I'm trying to write a simple compiler for learning purposes. I've been reading the Dragon Book and Modern Compiler Design and one part I don't understand is how the Concrete Syntax Tree is actually created and stored.
I understand that by looping through the Tokens produced by the Lexer it's a simple matter to collect all the pieces of an assignment operator; for example:
int i = 0;
is pretty straight-forward to collect the
identifier and that we're
assigning a value of
const_number zero. And I understand how this concrete syntax tree looks like.
And if it's assigned like an expressions like:
int i = a * b;
I also understand what this concrete syntax tree would look like.
But then let's say I have:
int i = functionCall();
What does this look like in a concrete syntax tree?
And further, considering a language like C that's a bunch of functions, with one of them, the
main function being denoted as the entry point; how does this all fit into a concrete syntax tree?
Does each one have its own tree?
The creation of a heirarchy of
Node types for my tree, each with the specific components it needs makes sense to me; but not how this factors in function calls; unless every single function was inlined.

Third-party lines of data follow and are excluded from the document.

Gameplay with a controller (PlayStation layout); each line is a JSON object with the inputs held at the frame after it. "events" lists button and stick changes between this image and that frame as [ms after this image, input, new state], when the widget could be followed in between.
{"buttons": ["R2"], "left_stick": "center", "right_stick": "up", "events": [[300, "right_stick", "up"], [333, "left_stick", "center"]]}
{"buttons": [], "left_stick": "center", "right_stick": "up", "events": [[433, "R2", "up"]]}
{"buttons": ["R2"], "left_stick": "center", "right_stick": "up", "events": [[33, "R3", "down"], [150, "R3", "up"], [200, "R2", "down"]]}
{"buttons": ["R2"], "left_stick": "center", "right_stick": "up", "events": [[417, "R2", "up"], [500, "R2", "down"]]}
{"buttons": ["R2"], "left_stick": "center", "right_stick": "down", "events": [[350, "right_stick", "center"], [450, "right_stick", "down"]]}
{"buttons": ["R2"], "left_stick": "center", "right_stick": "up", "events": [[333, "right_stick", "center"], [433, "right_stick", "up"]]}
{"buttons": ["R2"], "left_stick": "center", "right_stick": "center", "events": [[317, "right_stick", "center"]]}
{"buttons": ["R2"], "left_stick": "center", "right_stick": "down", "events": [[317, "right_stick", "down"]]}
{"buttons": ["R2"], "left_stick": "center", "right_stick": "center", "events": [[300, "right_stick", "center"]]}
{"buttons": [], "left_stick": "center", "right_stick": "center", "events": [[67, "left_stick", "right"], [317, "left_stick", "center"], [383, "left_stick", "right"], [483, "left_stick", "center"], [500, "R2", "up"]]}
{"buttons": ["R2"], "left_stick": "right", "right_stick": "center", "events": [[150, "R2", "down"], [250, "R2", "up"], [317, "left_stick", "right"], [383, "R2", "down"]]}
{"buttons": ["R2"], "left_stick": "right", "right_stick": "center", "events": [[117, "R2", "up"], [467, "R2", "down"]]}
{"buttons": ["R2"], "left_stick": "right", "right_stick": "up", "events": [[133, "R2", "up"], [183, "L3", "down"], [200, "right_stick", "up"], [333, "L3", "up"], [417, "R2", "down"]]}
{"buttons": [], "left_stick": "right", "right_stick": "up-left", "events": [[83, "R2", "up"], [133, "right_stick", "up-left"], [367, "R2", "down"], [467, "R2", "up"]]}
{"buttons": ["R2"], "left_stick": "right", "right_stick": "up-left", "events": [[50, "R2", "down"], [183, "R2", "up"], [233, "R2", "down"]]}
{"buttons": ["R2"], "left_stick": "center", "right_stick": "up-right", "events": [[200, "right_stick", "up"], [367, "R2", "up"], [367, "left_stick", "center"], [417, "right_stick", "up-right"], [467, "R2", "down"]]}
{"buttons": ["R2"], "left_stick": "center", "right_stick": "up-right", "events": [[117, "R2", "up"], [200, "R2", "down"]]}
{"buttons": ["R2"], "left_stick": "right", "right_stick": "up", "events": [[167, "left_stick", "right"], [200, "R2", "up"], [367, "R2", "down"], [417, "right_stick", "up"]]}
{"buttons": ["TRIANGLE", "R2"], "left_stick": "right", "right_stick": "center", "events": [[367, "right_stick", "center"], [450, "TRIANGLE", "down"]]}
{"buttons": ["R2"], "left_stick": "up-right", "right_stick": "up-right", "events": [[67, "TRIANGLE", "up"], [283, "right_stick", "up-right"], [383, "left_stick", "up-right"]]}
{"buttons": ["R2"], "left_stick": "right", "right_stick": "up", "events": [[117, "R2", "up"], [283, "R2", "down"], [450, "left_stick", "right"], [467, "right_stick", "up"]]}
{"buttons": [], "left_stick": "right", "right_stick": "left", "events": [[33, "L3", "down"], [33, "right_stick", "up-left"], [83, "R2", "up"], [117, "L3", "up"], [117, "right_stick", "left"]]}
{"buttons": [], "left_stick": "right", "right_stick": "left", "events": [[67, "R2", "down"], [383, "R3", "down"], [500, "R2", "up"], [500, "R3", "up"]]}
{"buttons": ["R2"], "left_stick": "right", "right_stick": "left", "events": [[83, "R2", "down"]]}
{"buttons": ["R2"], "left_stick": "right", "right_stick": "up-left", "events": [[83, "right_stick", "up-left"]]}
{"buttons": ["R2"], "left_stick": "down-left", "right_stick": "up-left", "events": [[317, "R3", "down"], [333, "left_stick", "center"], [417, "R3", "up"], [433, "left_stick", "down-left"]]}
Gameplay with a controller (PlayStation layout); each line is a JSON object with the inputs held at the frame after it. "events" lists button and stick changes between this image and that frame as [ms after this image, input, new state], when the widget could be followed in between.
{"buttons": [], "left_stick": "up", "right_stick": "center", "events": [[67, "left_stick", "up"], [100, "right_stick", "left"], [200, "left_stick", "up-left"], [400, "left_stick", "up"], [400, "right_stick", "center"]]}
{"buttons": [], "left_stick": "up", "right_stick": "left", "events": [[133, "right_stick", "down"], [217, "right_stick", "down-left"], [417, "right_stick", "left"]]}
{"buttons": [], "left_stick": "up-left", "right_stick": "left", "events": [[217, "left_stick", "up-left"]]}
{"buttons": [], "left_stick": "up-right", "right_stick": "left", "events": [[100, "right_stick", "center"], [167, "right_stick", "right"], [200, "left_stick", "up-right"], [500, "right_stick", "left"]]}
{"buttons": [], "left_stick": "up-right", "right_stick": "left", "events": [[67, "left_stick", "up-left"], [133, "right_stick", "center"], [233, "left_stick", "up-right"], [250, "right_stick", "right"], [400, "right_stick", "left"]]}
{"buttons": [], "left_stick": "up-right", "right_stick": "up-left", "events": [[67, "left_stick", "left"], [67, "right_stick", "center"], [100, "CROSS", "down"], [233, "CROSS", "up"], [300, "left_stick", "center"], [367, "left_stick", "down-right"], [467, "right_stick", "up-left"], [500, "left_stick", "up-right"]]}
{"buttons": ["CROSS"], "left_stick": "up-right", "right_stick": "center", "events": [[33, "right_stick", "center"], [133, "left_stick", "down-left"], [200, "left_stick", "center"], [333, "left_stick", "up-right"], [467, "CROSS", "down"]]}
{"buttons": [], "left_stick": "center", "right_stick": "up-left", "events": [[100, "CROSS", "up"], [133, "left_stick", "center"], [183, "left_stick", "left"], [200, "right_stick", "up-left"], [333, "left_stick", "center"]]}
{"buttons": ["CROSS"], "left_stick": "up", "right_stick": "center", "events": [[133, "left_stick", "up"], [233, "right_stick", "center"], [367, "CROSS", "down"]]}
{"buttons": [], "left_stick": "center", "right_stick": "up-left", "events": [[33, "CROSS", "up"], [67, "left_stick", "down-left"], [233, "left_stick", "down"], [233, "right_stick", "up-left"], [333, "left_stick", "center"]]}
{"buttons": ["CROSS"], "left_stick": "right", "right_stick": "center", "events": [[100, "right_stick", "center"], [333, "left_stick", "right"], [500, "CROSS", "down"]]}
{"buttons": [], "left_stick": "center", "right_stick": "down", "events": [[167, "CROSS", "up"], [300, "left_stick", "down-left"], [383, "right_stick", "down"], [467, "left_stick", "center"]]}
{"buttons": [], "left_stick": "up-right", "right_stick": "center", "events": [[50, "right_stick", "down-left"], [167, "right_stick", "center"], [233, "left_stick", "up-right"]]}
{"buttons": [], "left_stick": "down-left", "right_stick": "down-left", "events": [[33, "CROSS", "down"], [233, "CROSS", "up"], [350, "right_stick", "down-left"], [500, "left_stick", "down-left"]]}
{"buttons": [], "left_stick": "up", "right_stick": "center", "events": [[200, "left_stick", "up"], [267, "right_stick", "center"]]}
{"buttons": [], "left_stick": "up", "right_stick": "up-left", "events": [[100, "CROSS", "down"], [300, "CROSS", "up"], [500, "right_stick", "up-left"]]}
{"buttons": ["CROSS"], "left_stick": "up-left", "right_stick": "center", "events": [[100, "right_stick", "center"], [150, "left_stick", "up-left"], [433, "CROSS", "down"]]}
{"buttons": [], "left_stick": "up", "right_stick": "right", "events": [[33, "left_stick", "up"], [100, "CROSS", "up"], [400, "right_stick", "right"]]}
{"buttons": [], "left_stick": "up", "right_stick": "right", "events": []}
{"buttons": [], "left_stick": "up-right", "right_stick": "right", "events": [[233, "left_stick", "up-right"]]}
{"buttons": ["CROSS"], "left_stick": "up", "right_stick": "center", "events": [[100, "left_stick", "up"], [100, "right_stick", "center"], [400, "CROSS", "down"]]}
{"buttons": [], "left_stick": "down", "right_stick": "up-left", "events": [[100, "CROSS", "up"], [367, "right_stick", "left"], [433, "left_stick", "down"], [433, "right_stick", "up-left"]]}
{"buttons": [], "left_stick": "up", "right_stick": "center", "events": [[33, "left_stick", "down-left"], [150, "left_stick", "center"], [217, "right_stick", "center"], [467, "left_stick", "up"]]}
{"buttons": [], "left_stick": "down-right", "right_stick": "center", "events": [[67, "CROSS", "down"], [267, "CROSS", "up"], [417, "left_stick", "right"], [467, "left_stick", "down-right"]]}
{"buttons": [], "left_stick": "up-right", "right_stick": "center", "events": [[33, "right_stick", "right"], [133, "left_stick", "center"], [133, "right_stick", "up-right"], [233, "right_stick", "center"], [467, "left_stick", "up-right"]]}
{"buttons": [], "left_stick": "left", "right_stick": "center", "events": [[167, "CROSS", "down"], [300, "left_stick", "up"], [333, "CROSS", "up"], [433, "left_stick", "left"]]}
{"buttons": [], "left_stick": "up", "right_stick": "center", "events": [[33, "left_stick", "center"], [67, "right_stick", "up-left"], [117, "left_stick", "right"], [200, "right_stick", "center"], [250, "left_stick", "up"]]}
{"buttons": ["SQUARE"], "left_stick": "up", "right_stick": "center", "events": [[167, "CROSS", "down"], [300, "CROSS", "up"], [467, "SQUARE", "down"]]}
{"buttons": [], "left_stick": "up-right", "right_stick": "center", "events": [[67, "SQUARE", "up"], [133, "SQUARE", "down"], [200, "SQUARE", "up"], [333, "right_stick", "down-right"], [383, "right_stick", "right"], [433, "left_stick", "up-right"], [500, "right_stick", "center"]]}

Additional Info from Comments
So, say I have some code that looks like:
int AddProc(int i, int j)
return i + j;
int x = 8;
int y = 0;
int z = x + y;
x = AddProc(y,z);
The Token stream starts from the top to the bottom; simple; each token tells the Parser if it's a
ADD_OP whatever. The first stage of the parser is to produce a Concrete Syntax Tree, that's then turned into an Abstract Syntax Tree.
My question is what does the Concrete Syntax Tree look like for the above; and further, the AST as well?